DC12 investigates the unique genetic and molecular profiles of early-onset breast cancer to uncover their biological origins, improve detection, and identify high-risk groups and treatment targets. By integrating large-scale genomic, histological, and immunological data, the project aims to elucidate the genomic contribution to breast cancer subtypes, comparing early-onset and post-menopausal breast cancers and gain a clearer understanding of the molecular drivers of these early-onset tumors.
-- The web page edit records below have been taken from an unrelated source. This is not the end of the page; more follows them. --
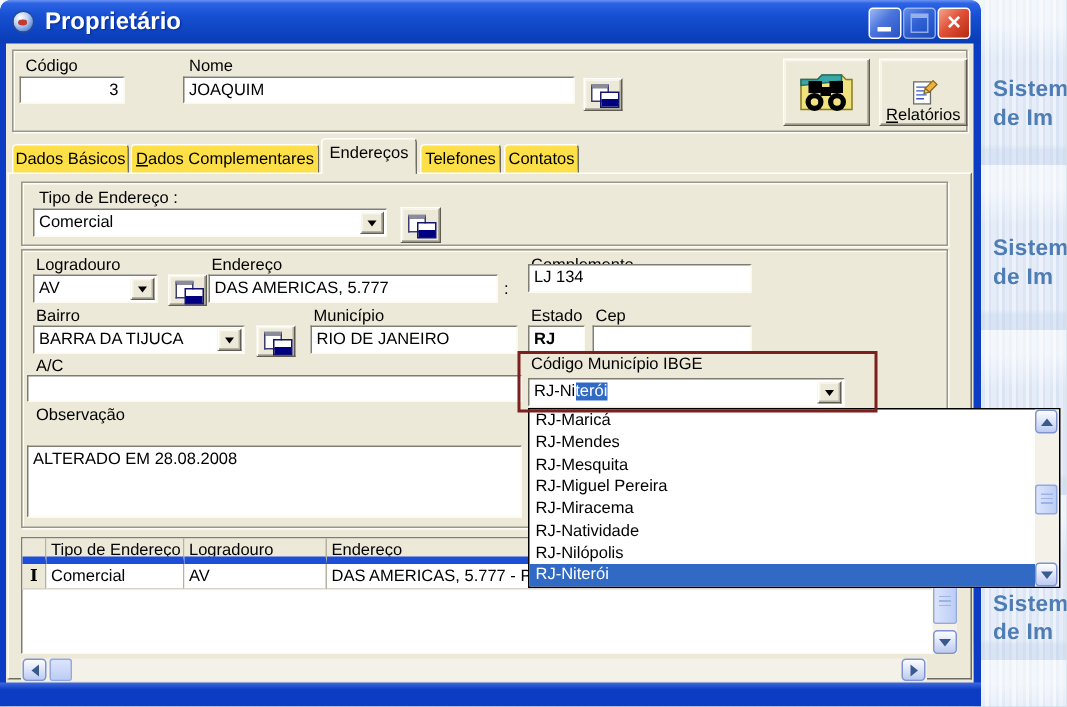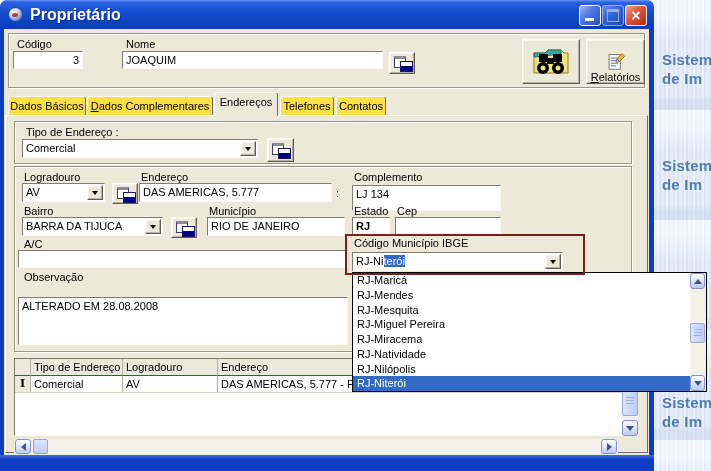--- a/index.html
+++ b/index.html
@@ -224,7 +224,7 @@
   <div class="abs lbl" style="left:336px;top:187px;">:</div>
 
   <div class="abs lbl" style="left:354px;top:171px;">Complemento</div>
-  <div class="abs field" style="left:352px;top:185px;width:149px;height:26px;">LJ 134</div>
+  <div class="abs field" style="left:352px;top:176px;width:149px;height:19px;">LJ 134</div>
 
   <div class="abs lbl" style="left:24px;top:205px;">Bairro</div>
   <div class="abs field" style="left:22px;top:217px;width:141px;height:19px;">

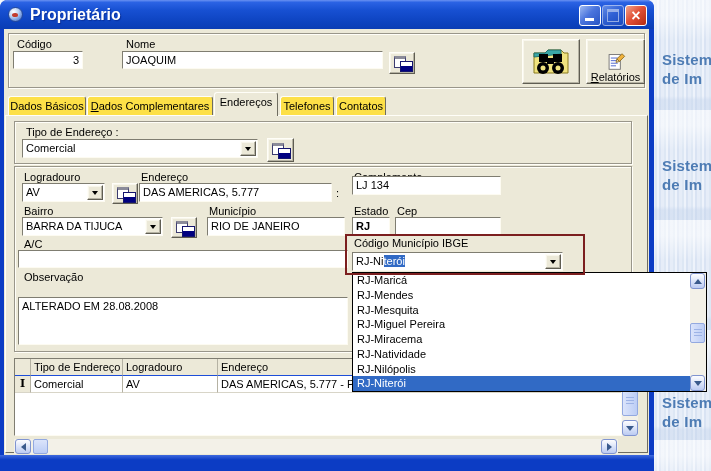--- a/index.html
+++ b/index.html
@@ -82,7 +82,7 @@
   .gr{display:flex;width:100%;}
   .gc{box-sizing:border-box;border-right:1px solid #b5b2a3;padding:2px 3px;
     overflow:hidden;white-space:nowrap;height:17px;}
-  .ghead .gc{background:#ece9d8;border-bottom:1px solid #1d4ed8;}
+  .ghead .gc{background:#ece9d8;border-bottom:5px solid #1d4ed8;}
   .grow .gc{border-bottom:1px solid #d8d5c8;background:#fff;}
   .gc.sel{width:16px;background:#ece9d8;text-align:center;padding:1px 0;
     font-family:"DejaVu Serif",serif;font-weight:bold;}

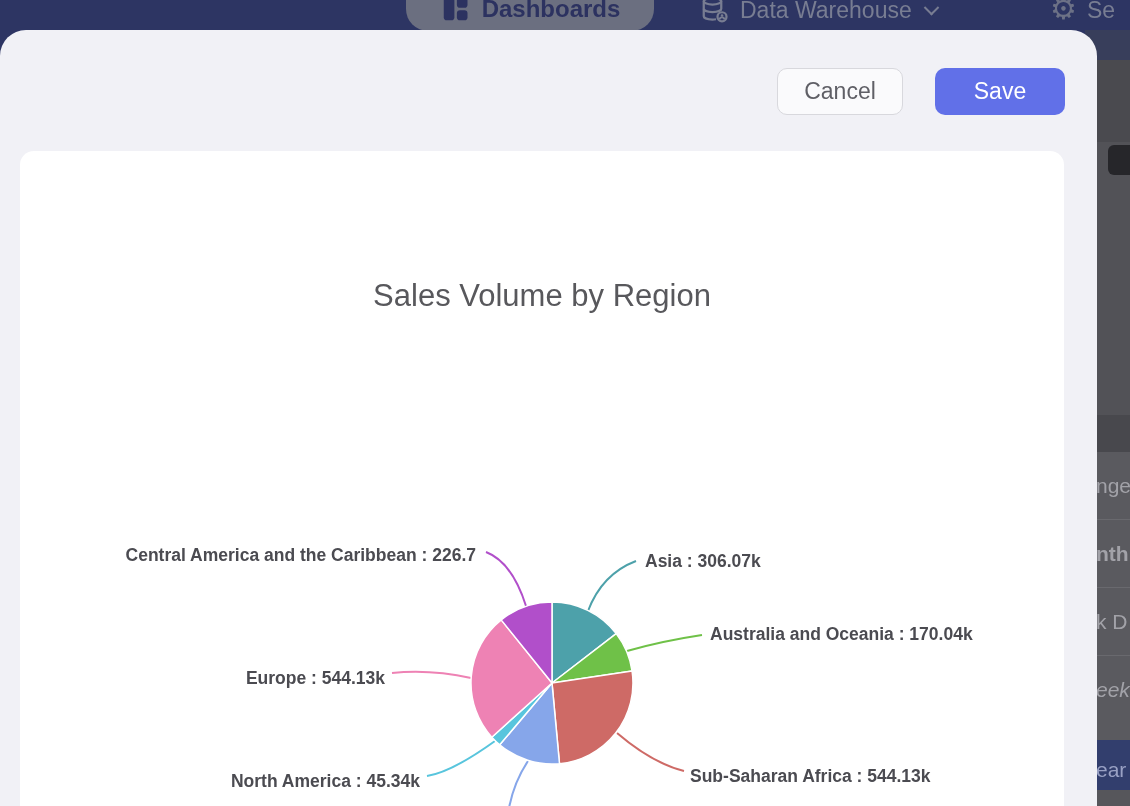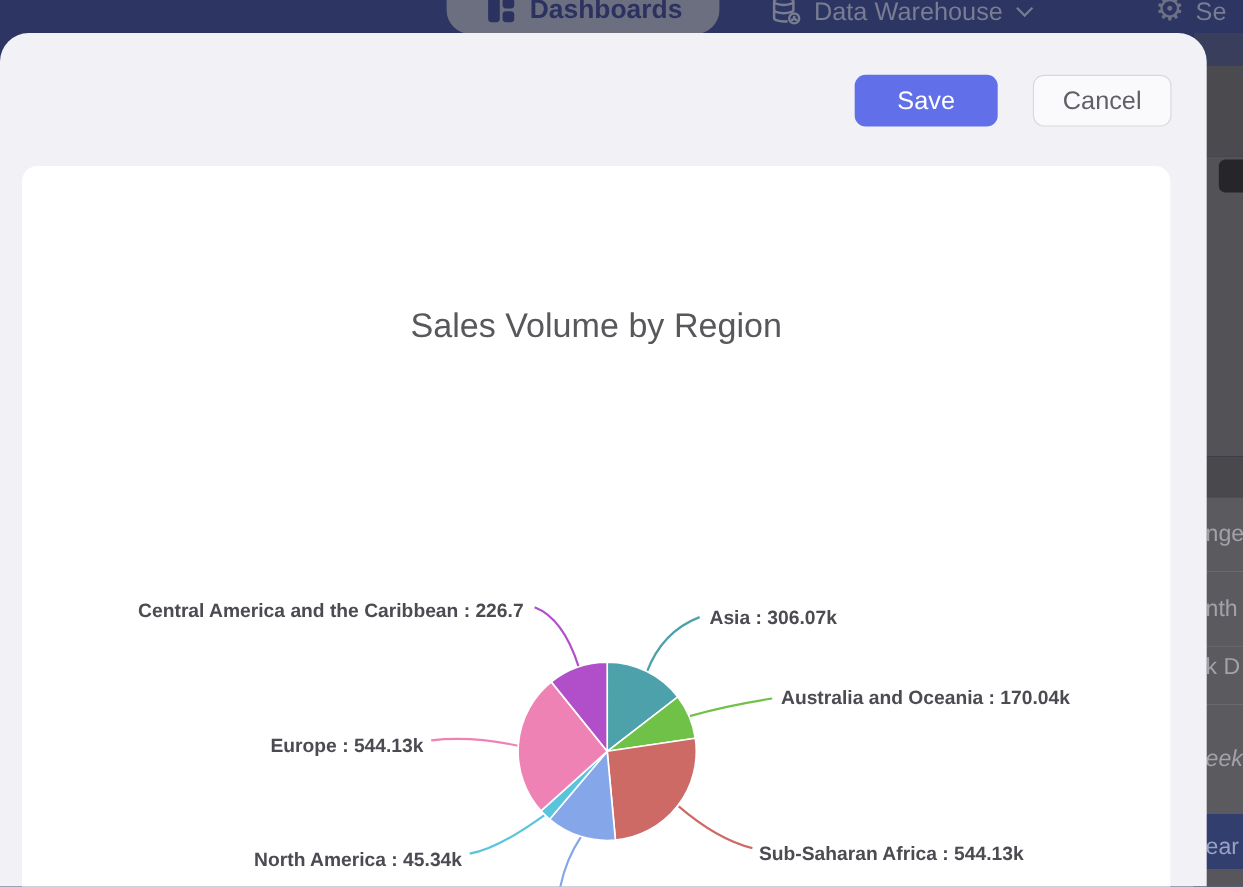--- a/index.html
+++ b/index.html
@@ -123,8 +123,8 @@
 
 <div class="modal">
   <div class="modal-actions">
+    <button class="btn btn-cancel">Cancel</button>
     <button class="btn btn-save">Save</button>
-    <button class="btn btn-cancel">Cancel</button>
   </div>
 
   <div class="card">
DC13 | Linking germline and somatic mutations

DC13 explores how inherited (germline) and acquired (somatic) mutations interact to shape tumor biology. Using international cancer genome datasets (TCGA, ICGC, Genomics England), the project will create a comprehensive framework that links germline variations to somatic mutation profiles, followed by an evaluation of how these changes affect protein structures. This will ultimately lead to new insights into tumor progression and potential therapeutic targets.

DC14 | Predicting tumor progression with protein biomarkers

DC14 aims to develop a predictive test to distinguish which early-stage breast cancers are likely to progress. By combining Protein Cross Section (PCS) biomarker data with genetic and clinical information, the project will build supervised machine learning models to generate PCS profile risk scores that distinguishes between early-stage breast cancer tumors with a high and low risk progressing.

DC15 | Building multimodal AI models for tumor classification

DC15 integrates imaging, genetic, and tumor data into advanced AI models to develop advanced multimodal models to predict breast cancer progression and aggressiveness in BRCA1 and BRCA2 pathogenic variant carriers. These multimodal models will be validated in clinical settings to ensure accuracy and personalized care for high-risk individuals and enhance clinical decision-making beyond current prediction methods.